**Extracted material**
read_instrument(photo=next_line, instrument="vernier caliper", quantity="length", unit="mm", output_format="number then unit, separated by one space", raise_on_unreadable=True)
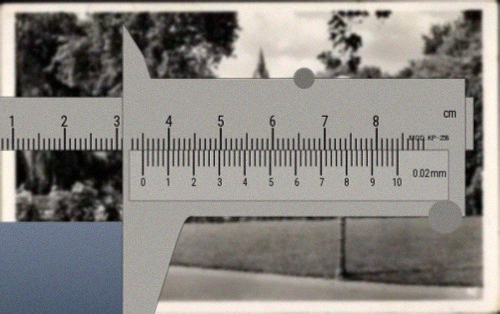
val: 35.0 mm
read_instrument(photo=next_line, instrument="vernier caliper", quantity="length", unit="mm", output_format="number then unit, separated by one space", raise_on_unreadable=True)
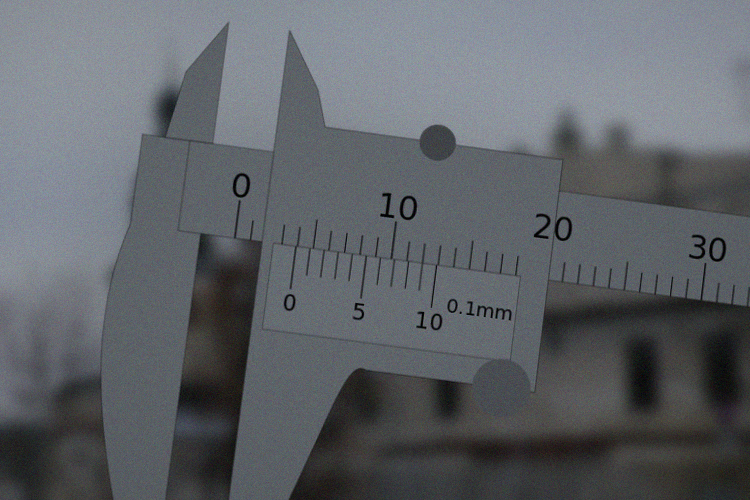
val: 3.9 mm
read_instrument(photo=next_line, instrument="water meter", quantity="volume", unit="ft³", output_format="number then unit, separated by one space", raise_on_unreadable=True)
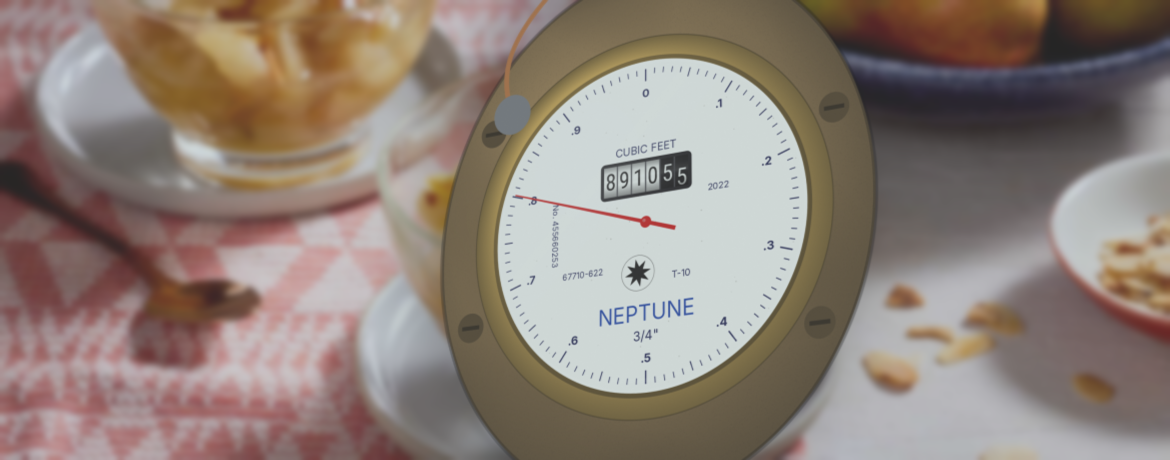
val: 891054.80 ft³
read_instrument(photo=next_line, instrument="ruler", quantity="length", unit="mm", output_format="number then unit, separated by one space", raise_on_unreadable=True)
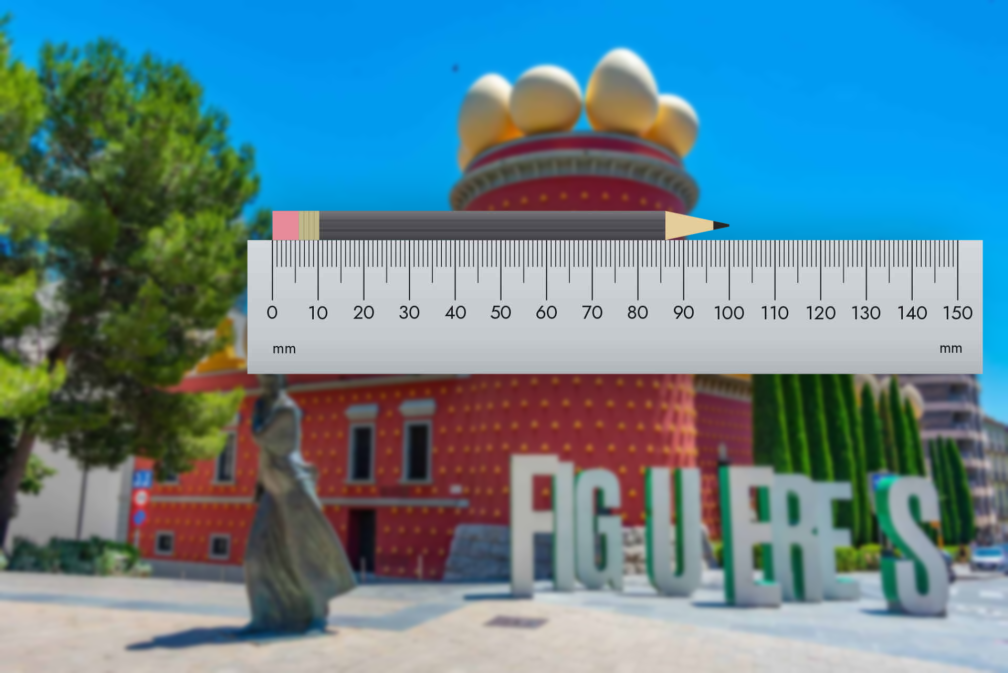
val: 100 mm
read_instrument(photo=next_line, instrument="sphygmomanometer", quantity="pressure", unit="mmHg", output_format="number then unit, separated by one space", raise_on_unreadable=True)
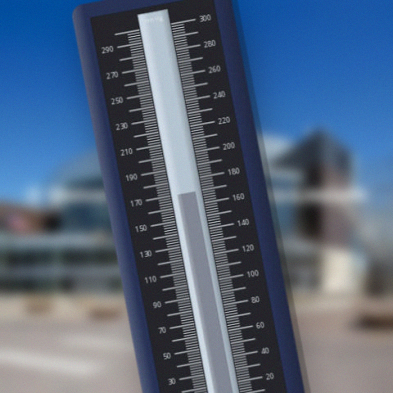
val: 170 mmHg
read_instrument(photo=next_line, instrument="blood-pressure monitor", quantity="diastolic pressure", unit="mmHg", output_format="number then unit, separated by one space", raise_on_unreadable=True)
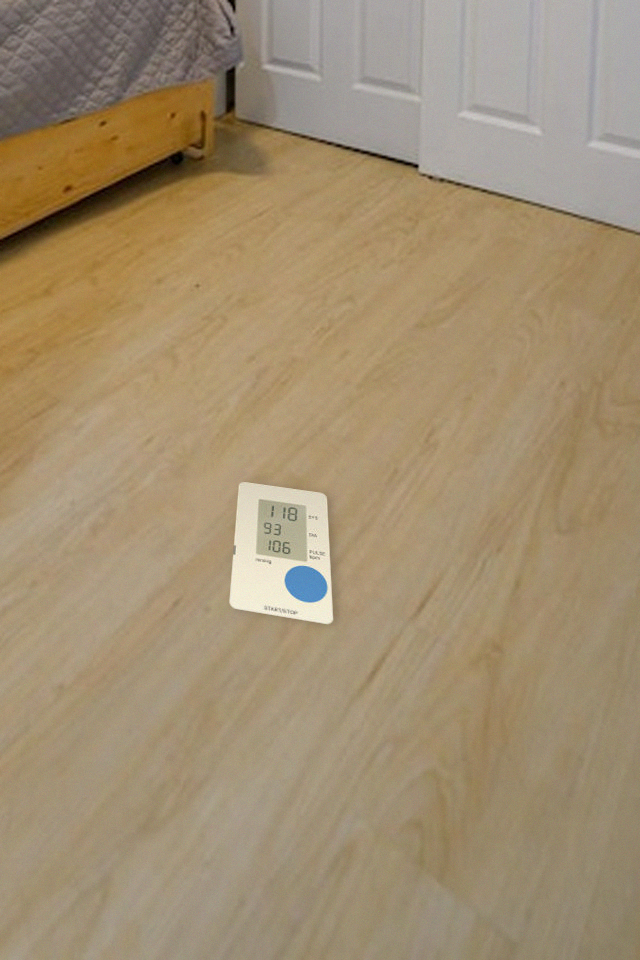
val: 93 mmHg
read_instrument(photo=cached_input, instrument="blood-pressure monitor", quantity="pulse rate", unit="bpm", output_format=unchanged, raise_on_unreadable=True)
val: 106 bpm
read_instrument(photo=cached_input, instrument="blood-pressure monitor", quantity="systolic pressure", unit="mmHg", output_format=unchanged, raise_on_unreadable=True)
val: 118 mmHg
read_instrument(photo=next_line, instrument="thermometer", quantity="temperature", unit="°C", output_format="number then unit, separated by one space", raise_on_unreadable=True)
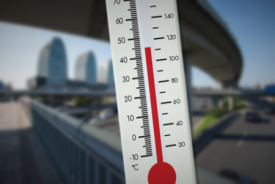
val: 45 °C
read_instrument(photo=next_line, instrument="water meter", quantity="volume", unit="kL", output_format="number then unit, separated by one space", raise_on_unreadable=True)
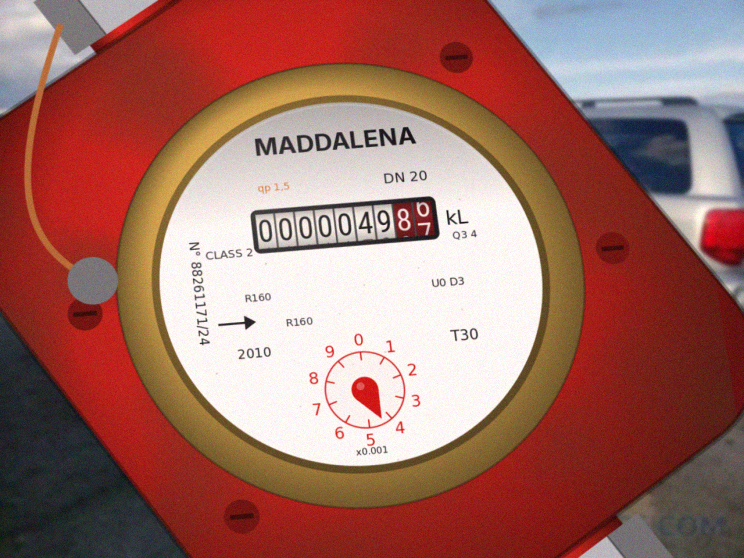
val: 49.864 kL
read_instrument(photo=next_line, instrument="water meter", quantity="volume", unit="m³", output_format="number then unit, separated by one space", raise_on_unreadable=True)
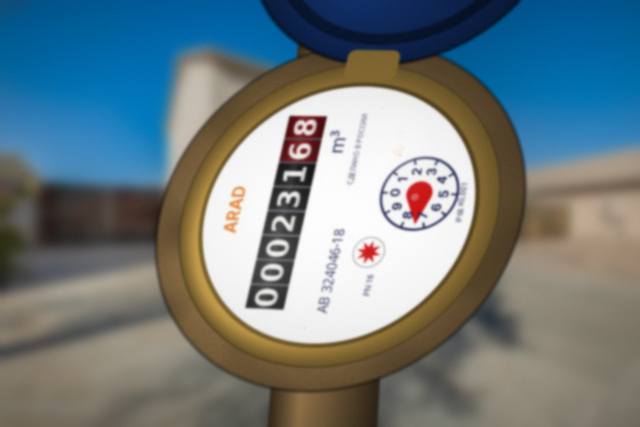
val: 231.687 m³
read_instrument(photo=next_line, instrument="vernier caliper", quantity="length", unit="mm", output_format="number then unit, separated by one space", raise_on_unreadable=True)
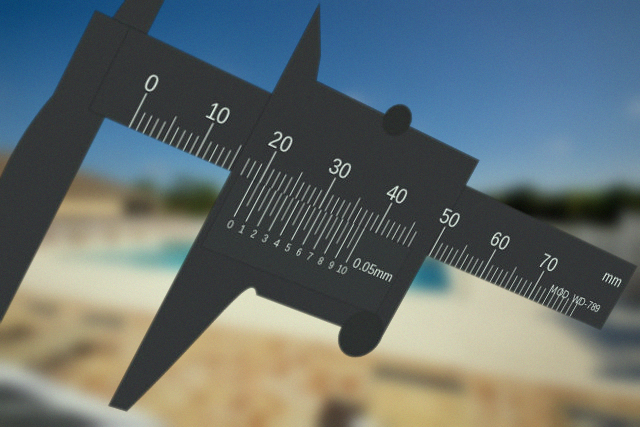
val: 19.0 mm
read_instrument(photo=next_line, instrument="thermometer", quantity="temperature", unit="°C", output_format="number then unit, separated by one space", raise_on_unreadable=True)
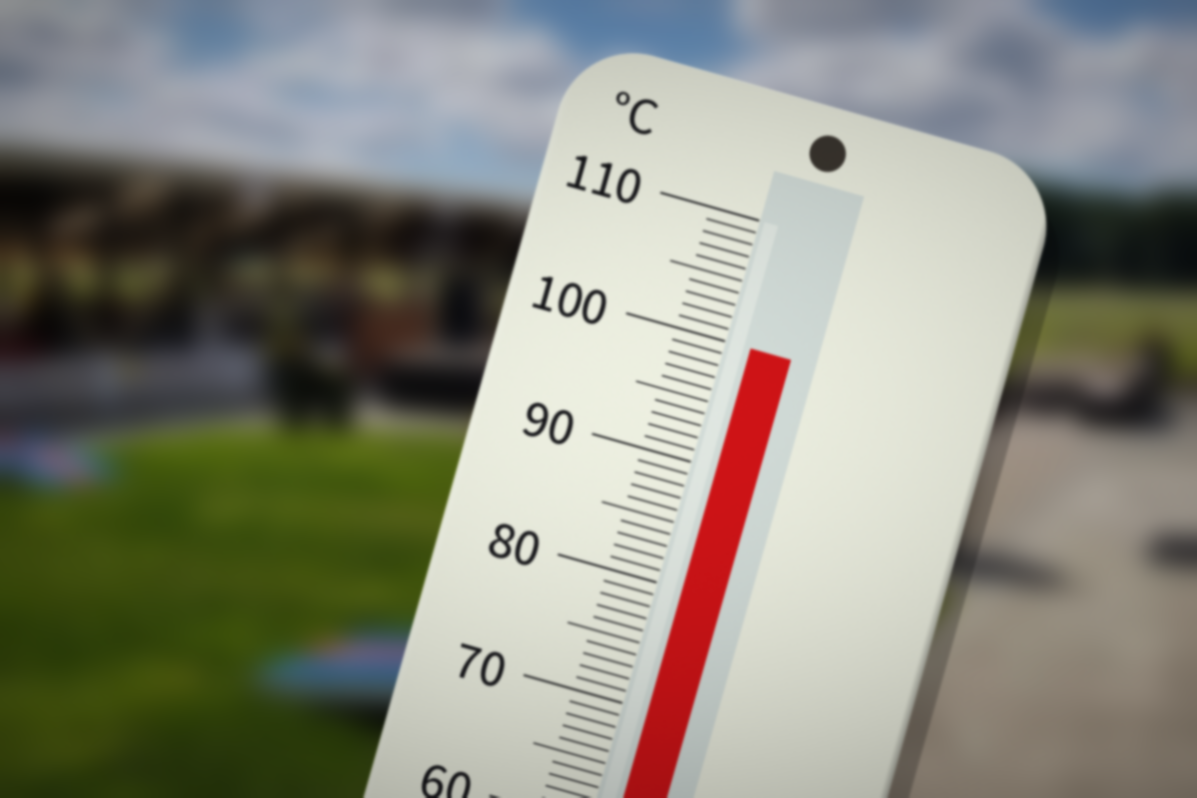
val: 100 °C
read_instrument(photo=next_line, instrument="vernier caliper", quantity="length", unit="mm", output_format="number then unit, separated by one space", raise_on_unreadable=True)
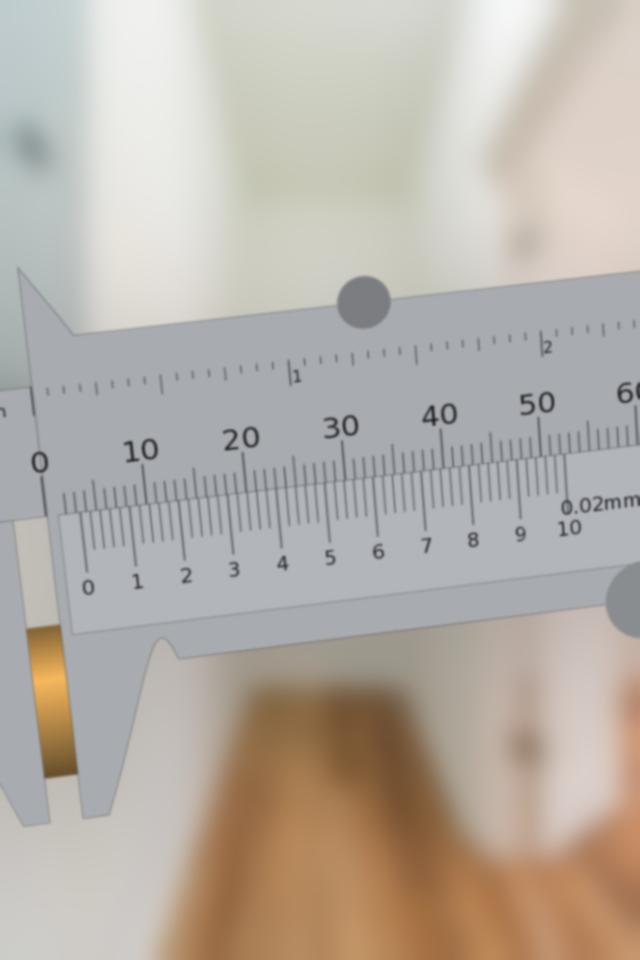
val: 3.4 mm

**Exercise directions**
Reproduce all of the material above verbatim, leaving out the pictures.

**Result**
read_instrument(photo=next_line, instrument="vernier caliper", quantity="length", unit="mm", output_format="number then unit, separated by one space", raise_on_unreadable=True)
val: 35.0 mm
read_instrument(photo=next_line, instrument="vernier caliper", quantity="length", unit="mm", output_format="number then unit, separated by one space", raise_on_unreadable=True)
val: 3.9 mm
read_instrument(photo=next_line, instrument="water meter", quantity="volume", unit="ft³", output_format="number then unit, separated by one space", raise_on_unreadable=True)
val: 891054.80 ft³
read_instrument(photo=next_line, instrument="ruler", quantity="length", unit="mm", output_format="number then unit, separated by one space", raise_on_unreadable=True)
val: 100 mm
read_instrument(photo=next_line, instrument="sphygmomanometer", quantity="pressure", unit="mmHg", output_format="number then unit, separated by one space", raise_on_unreadable=True)
val: 170 mmHg
read_instrument(photo=next_line, instrument="blood-pressure monitor", quantity="diastolic pressure", unit="mmHg", output_format="number then unit, separated by one space", raise_on_unreadable=True)
val: 93 mmHg
read_instrument(photo=cached_input, instrument="blood-pressure monitor", quantity="pulse rate", unit="bpm", output_format=unchanged, raise_on_unreadable=True)
val: 106 bpm
read_instrument(photo=cached_input, instrument="blood-pressure monitor", quantity="systolic pressure", unit="mmHg", output_format=unchanged, raise_on_unreadable=True)
val: 118 mmHg
read_instrument(photo=next_line, instrument="thermometer", quantity="temperature", unit="°C", output_format="number then unit, separated by one space", raise_on_unreadable=True)
val: 45 °C
read_instrument(photo=next_line, instrument="water meter", quantity="volume", unit="kL", output_format="number then unit, separated by one space", raise_on_unreadable=True)
val: 49.864 kL
read_instrument(photo=next_line, instrument="water meter", quantity="volume", unit="m³", output_format="number then unit, separated by one space", raise_on_unreadable=True)
val: 231.687 m³
read_instrument(photo=next_line, instrument="vernier caliper", quantity="length", unit="mm", output_format="number then unit, separated by one space", raise_on_unreadable=True)
val: 19.0 mm
read_instrument(photo=next_line, instrument="thermometer", quantity="temperature", unit="°C", output_format="number then unit, separated by one space", raise_on_unreadable=True)
val: 100 °C
read_instrument(photo=next_line, instrument="vernier caliper", quantity="length", unit="mm", output_format="number then unit, separated by one space", raise_on_unreadable=True)
val: 3.4 mm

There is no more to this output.